* EXTRACT
<<<<
My employer (who is also my best friend) has granted me the morning off to buy the iPhone whenever that happens.


----------



## iKevin (Jun 9, 2010)

July 23rd.. Not too shabby cept that I'll be working 4am till 12 noon that day, so I would assume it'll be long sold out by the time I get out of work.. 

Cough, cough.. I think I feel a sickness coming at the end of July.. 
a_a


----------



## Adguyy (Jun 11, 2008)

OMG, how did you know I wanted to buy a MacBook Pro? hehe:
15" i7, non-glossy


----------



## jakey (Jul 8, 2008)

July 23rd works for me. I'm off Thursday through Sunday... yippee! 

(Although lining up is out of the question. If it's going to be mall madness then I can wait a week or two.)


----------



## daniels (Jul 27, 2009)

i wonder if the only fido store in my city will be included in the iphone 4 launch, if not im going to have to go the next closest city which i am sure i will find a huge line up on the launch day.


----------



## amoda (Sep 23, 2005)

URG!! I leave to a country that doesn't have Steve's iPhone blessing (Egypt) on July 20th! I don't return till August 20! Sigh, if it doesn't come before the 20th it might as well be a late August release for me.


----------



## benmossm (Mar 10, 2008)

Haha! If it is the 23rd, awesome! I have to work Canada Day and the 23rd is our alternative day off instead, victory! If not, maybe I'll check them out in PEI (leaving for there the day after), anyone from there on here think it'll be nuts?


----------



## whatiwant (Feb 21, 2008)

i hope 23rd as well. I also hope we can pre-order via the apple online store. I leave for the UK & Finland on the 30th, would be great to be able to pop in an O2 sim card when I get there, and have access to all the goodness that being connected offers while in a foreign land.


----------



## thadley (Jul 8, 2008)

Benito said:


> I hope he is correct. I bet it will become available when I'm away at a conference in Europe for two weeks this July. Which will likely mean that I'll miss getting it right away and be affected by iPhone4 being sold out.


What are the dates you're away? I'll start planning to get my iPhone 4 then.



Isn't that always the way it goes though? With my luck they'll do it on a weekday, with no preorder and I'll be stuck either taking a day off just for this (which I'm loathe to do) or chancing it at Eaton Centre at lunch hour.

Maybe half a day would work...


----------



## jakey (Jul 8, 2008)

I presume that anyone upgrading for the subsidized pricing would need to order from their carrier. Did the carriers have pre-orders for the 3GS last year?


----------



## fyrefly (Apr 16, 2005)

jakey said:


> I presume that anyone upgrading for the subsidized pricing would need to order from their carrier. Did the carriers have pre-orders for the 3GS last year?


AFAIK no-one had pre-orders last year. Not even Apple in Canada.


----------



## Joker Eh (Jan 22, 2008)

thadley said:


> What are the dates you're away? I'll start planning to get my iPhone 4 then.
> 
> 
> 
> ...


Why don't you call your provider and order over the phone and you will have you new iPhone 4 by Monday or Tuesday. Thats what I have done in the past, even on the release date.


----------



## Adguyy (Jun 11, 2008)

Apple Canada has never had pre-orders 
Maybe they will change that for the iPhone 4 (I hope)
>>>>
* Human pose keypoint data
<<<<
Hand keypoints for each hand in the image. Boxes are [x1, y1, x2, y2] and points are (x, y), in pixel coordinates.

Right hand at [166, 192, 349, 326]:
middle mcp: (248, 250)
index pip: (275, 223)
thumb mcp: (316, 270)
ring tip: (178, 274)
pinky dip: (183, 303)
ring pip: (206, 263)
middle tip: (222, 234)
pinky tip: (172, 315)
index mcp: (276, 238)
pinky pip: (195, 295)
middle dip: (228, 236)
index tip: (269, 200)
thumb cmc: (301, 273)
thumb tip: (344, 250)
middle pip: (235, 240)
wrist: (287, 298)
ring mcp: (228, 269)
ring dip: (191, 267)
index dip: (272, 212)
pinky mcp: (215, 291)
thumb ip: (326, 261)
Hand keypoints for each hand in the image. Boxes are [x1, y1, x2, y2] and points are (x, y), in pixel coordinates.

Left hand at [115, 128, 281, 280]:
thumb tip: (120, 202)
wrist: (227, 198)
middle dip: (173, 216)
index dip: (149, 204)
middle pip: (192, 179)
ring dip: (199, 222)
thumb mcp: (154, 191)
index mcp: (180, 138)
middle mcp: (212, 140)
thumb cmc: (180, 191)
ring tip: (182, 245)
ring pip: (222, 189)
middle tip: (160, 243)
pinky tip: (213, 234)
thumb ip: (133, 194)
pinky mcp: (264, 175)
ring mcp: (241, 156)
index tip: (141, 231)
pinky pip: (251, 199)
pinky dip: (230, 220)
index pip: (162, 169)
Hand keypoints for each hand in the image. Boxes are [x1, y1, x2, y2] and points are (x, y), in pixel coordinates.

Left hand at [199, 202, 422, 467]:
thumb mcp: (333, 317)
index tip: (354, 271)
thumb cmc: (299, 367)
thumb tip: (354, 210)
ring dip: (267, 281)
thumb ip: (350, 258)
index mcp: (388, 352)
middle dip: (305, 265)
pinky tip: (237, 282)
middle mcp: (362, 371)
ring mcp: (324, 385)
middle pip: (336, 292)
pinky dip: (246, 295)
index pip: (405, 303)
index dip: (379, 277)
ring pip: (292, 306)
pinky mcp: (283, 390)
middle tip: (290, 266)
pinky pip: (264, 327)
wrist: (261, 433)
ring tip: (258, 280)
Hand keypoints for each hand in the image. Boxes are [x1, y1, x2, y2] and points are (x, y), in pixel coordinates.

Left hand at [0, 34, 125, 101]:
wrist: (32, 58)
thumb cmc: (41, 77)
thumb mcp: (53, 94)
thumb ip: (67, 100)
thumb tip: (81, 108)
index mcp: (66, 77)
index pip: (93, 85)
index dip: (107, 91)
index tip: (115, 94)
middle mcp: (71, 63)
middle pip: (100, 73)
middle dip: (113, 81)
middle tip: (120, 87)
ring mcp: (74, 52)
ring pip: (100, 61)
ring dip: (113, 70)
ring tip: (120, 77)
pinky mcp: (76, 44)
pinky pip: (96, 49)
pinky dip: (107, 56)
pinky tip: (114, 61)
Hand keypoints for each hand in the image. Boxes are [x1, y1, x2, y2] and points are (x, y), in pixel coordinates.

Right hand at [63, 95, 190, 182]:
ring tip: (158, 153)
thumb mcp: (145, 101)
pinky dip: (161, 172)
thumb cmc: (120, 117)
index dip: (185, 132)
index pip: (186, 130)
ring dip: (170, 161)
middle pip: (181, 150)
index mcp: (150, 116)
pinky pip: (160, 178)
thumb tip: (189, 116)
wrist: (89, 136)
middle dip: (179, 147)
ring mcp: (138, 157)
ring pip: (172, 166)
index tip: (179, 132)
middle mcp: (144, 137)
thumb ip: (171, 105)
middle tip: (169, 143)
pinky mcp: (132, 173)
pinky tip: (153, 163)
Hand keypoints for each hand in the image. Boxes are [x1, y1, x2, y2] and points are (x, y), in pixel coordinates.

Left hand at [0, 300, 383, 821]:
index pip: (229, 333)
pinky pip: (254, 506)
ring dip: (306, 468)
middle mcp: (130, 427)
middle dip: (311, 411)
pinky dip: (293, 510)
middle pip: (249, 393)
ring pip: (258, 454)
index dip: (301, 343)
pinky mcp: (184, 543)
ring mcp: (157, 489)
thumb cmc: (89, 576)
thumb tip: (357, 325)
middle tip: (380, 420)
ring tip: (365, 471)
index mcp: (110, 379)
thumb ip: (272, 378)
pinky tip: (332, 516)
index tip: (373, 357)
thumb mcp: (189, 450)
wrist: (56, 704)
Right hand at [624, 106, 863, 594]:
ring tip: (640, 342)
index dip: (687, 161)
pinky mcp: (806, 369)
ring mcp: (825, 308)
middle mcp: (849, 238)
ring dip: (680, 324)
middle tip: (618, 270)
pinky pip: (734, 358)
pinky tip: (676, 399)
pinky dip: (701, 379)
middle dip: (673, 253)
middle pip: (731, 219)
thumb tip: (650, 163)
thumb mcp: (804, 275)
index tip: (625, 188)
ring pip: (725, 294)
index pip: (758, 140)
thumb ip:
>>>>
* WORK REQUEST 1
Answer these questions about the iPhone 4 launch thread:
(a) Which country is amoda leaving for on July 20th?
(b) Where does thadley consider trying to buy the phone at lunch hour?
(c) According to fyrefly, who had pre-orders for the 3GS last year?
* WORK REQUEST 2
Continue the iPhone 4 launch thread from the point where it ends.

* TASK RESULT 1
(a) Egypt
(b) Eaton Centre
(c) No one, not even Apple in Canada

* TASK RESULT 2
July 5 is a good day to announce the pre-orders! 
Or we can all call Rogers/Fido/Bell on the day asking them when the phone will come out! LOL


----------



## thadley (Jul 8, 2008)

Joker Eh said:


> Why don't you call your provider and order over the phone and you will have you new iPhone 4 by Monday or Tuesday. Thats what I have done in the past, even on the release date.


Exactly, then I'd have it by Monday or Tuesday. That's WAY too late.

I'm half-kidding but, last time I did that, Fido took WEEKS to get it to me. I dropped by a store and they happened to have one, so I cancelled that and got one there. As for 3GS, supplies were enough that I just got one from the Fido store on launch day. I'm not confident on the carrier's ability to get me an iPhone 4 in good time.

I'm thinking I might buy the unlocked version straight from Apple, and hoping that they'll allow preorders on that. For that, I'll just have it delivered to my office, done and done. Expensive, but I think it will keep a solid resale value and, if I do want to switch when my 3 years are up next year and the iPhone 5 isn't my cup of tea, easy peasy. Or, keep it as a backup/travel phone.


----------



## daniels (Jul 27, 2009)

US and other 4 countries got to know 17 days before the iphone 4 was going to be released. So i assume sometime next week, will know when we are getting it.


----------



## KMPhotos (Jun 17, 2008)

Adguyy said:


> Apple Canada has never had pre-orders
> Maybe they will change that for the iPhone 4 (I hope)
> July 5 is a good day to announce the pre-orders!
> Or we can all call Rogers/Fido/Bell on the day asking them when the phone will come out! LOL


It's a good bet Apple will allow preorders for the unlocked phone. 
As for preorders for subsidized phones - my guess is no. It'll probably be through your carrier. I have no proof of this, but with so many carrier choices in Canada, it is probably easier this way.


----------



## daniels (Jul 27, 2009)

with 5 carriers for the iphone 4 launch i think everyone who wants an iphone 4 on launch day will get it.


----------



## Joker Eh (Jan 22, 2008)

thadley said:


> Exactly, then I'd have it by Monday or Tuesday. That's WAY too late.
> 
> I'm half-kidding but, last time I did that, Fido took WEEKS to get it to me. I dropped by a store and they happened to have one, so I cancelled that and got one there. As for 3GS, supplies were enough that I just got one from the Fido store on launch day. I'm not confident on the carrier's ability to get me an iPhone 4 in good time.
> 
> I'm thinking I might buy the unlocked version straight from Apple, and hoping that they'll allow preorders on that. For that, I'll just have it delivered to my office, done and done. Expensive, but I think it will keep a solid resale value and, if I do want to switch when my 3 years are up next year and the iPhone 5 isn't my cup of tea, easy peasy. Or, keep it as a backup/travel phone.


I have thought about the unlocked version as well but then I always go back to thinking that I am never going back to Bell, and Telus don't know but maybe much of the same they seem to be buddy buddy with Bell so they are out tof the question. As for the others they are all the cheap brands of their parents. So in the end I think I am going to be with Rogers most likely for the next 3 years (because their service is easy to deal with they speak english and the services is handled in this country, they do screw up on billing some times but they are very quick to resolve and give me something for my troubles) so why not save some money.


----------



## fyrefly (Apr 16, 2005)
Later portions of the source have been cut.